Gary Geddes discusses his recent work Medicine Unbundled: A Journey through the Minefields of Indigenous Health Care
Wednesday, September 13, 2017
Quest University Canada Multipurpose Room
Medicine Unbundled is composed of Gary Geddes’s interviews with Indigenous elders; their conversations center on the treatment of Indigenous youth in “Indian hospitals.” The survivors recount harrowing treatment–gratuitous surgical experiments, electroshock therapy to erase memories of sexual abuse–but Medicine Unbundled is not simply a story of horrible memories and painful histories. It is, rather, a testament to survival and to memory’s power to promote the idea of a more open and just future.
The author or editor of over thirty-five volumes, Gary Geddes is a Canadian scholar and author of great renown. His work encompasses drama, fiction, poetry, literary criticism, and non-fiction. He has been instrumental in the promotion of Canadian poetry, editing multiple anthologies on the subject. As “Canada’s premier political poet,” he has also authored numerous volumes of poetry, most recently The Resumption of Play.

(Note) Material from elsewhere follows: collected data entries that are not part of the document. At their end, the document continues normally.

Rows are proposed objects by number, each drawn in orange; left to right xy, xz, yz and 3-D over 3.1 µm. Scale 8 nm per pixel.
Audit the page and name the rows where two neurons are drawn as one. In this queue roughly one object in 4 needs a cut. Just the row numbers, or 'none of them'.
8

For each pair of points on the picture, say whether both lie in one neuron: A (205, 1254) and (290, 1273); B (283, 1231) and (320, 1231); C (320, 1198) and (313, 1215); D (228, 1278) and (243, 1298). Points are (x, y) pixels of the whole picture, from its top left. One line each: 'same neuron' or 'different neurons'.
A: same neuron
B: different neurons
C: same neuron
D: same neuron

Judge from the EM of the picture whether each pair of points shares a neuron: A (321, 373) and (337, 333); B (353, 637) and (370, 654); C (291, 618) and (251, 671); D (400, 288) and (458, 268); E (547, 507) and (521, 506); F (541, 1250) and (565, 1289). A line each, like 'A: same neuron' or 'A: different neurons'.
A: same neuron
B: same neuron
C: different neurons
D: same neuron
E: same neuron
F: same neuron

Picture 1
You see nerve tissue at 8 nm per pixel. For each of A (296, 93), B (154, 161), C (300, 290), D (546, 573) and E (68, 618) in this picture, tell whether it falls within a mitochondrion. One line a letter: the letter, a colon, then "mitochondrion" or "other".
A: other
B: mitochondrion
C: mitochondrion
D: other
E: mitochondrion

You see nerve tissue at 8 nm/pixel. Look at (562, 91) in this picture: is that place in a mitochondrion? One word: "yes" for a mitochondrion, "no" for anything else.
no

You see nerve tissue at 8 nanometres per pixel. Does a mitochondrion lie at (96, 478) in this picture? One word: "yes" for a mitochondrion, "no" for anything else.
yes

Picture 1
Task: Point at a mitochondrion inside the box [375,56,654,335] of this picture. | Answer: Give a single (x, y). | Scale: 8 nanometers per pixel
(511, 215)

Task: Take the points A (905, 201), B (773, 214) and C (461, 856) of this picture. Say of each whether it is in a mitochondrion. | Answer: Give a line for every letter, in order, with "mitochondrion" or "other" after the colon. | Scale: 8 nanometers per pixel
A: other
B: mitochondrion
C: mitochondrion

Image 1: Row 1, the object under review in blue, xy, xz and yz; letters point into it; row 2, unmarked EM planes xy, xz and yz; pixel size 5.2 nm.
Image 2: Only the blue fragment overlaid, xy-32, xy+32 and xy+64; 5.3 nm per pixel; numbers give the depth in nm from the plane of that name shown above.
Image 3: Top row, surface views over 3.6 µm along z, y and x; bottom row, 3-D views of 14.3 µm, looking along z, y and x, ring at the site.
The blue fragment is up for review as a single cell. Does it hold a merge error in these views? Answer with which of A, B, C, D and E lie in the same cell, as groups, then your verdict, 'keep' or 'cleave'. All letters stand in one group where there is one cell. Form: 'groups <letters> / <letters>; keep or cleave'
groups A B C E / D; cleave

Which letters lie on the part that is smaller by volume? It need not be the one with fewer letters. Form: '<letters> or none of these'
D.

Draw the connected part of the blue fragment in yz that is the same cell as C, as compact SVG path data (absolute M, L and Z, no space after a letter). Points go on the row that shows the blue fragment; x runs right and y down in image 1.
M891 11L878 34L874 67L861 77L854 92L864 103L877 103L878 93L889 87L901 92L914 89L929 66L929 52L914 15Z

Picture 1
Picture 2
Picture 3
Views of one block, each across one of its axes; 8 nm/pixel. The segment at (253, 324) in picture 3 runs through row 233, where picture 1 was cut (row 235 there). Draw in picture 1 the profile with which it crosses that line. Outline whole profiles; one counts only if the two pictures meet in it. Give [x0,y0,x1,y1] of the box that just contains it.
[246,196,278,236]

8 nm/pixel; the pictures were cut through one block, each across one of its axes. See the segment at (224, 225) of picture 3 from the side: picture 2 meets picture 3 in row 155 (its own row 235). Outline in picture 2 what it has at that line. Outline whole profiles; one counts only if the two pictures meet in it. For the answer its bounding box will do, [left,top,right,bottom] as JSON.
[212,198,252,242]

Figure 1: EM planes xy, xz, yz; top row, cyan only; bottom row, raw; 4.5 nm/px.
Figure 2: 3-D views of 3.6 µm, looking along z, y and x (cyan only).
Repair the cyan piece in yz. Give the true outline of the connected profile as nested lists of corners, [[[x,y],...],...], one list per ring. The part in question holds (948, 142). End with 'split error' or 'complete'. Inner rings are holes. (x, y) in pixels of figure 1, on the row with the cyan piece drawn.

Geddes’ non-fiction spans the globe–from B.C.’s Inside Passage (Sailing Home), to Rwanda and Uganda (Drink the Bitter Root), to Chiapas by way of Afghanistan (Kingdom of Ten Thousand Things). In his most recent work, Medicine Unbundled: A Journey through the Minefields of Indigenous Health Care, Geddes tackles the painful and underexplored history of indigenous health care in Canada. Published in Canada’s Year of Reconciliation (2017), Medicine Unbundled is sure to provoke further discussion as to the shape and nature of reconciliation.
Geddes has taught at Concordia University, the University of Victoria, and Western Washington University. He has been the writer-in-residence for the University of Ottawa, McMaster University, and the Vancouver Public Library. Among many other honours, Geddes has received the Lieutenant Governor’s Award for Literary Excellence.